EMPLOYMENT
Breach - disciplinary procedures - employees - race discrimination
H Aziz v Crown Prosecution Service: CA (Civ Div) (Lords Justice Ward, Smith, Richards): 31 July 2006
The employee (H) appealed against the decision of the Employment Appeal Tribunal (EAT), reversing the decision of the employment tribunal, which upheld H's complaint of racial discrimination against the respondent employer (C).
H was a solicitor employed by C. She was of Asian origin and of the Muslim faith. On 25 September 2001, two weeks after the terrorist attacks in the US, H was involved in conversations about those events with members of court staff at Bradford Magistrates Court. C later received a written complaint that H had made inappropriate, discriminatory remarks that had caused a disturbance between white and Asian youths, who had been waiting at court and had overheard the remarks.
Disciplinary proceedings were commenced against H and she was suspended from duty. The suspension was later lifted and replaced with a transfer to another office.
Before H's claim for discrimination was heard, the disciplinary proceedings against her were discontinued on receipt of a report commissioned by C that exonerated H of any wrongdoing.
At the tribunal hearing, H's main submission had been that C had acted inappropriately and unfairly in proceeding to her suspension without carrying out any preliminary investigation as to whether the allegations against her were true, and that she had been denied advice and representation at her suspension interview. C had submitted that it had merely been following their disciplinary code. The tribunal found that C had acted in breach of its own disciplinary code, had failed to comply with its duty to carry out appropriate enquiries before deciding to suspend H, and that H had suffered a detriment as a result. Furthermore, the tribunal found that C would not have treated a white solicitor in their employment in the same way, and thus H's treatment was less favourable on racial grounds and was discriminatory.

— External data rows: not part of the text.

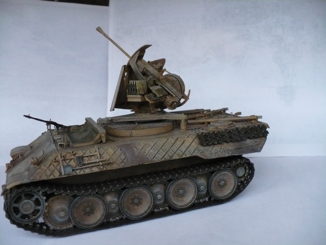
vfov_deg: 38.7
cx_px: 163
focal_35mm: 37
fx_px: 348
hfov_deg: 50.1
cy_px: 122
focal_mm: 6.1
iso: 400
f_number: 2.8
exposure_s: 1/30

The EAT held that the tribunal had erred in holding that C had acted in breach of its own code, and that the tribunal had misconstrued the code. The EAT found that such an error of law undermined the tribunal's findings of less favourable treatment and that the treatment was on racial grounds, and it followed that the finding of discrimination could not stand.
H argued that the tribunal had not misconstrued the code, that its decision was properly based on findings of fact that were open to it, and that those findings should not be upset by an appellate court. C submitted that the disciplinary code envisaged that suspension could take place before any duty arose on C to make enquiries into the possible misconduct, and before H was entitled to advice and representation.
Held, C's submissions were plainly wrong. Any suspicion that an employee was guilty of serious or gross misconduct had to be based on reasonable grounds. That was a matter of common sense, but it was also made clear by three express provisions of the code. The words of the code were plain and obviously intended to ensure that the machinery of disciplinary action was not initiated on flimsy grounds.
Preliminary enquiries were plainly necessary in H's case, where the complaint against her was a hearsay report that offensive words had been spoken and that a racial disturbance had taken place. Such enquiries were required as a matter of fairness and reasonableness, good employment practice, and also by C's disciplinary code. The tribunal was entitled to hold that the decision not to allow H advice and representation at her suspension interview was a breach of the code. C's breaches were serious and obvious. The tribunal was entitled to form its conclusions, having been unimpressed by C's witnesses. Accordingly, the finding of racial discrimination in H's favour was reinstated.
Appeal allowed.
Appellant in person; Adrian Lynch QC, Ijeoma Omambala (instructed by DLA Piper Rudnick Gray Cary) for the respondent.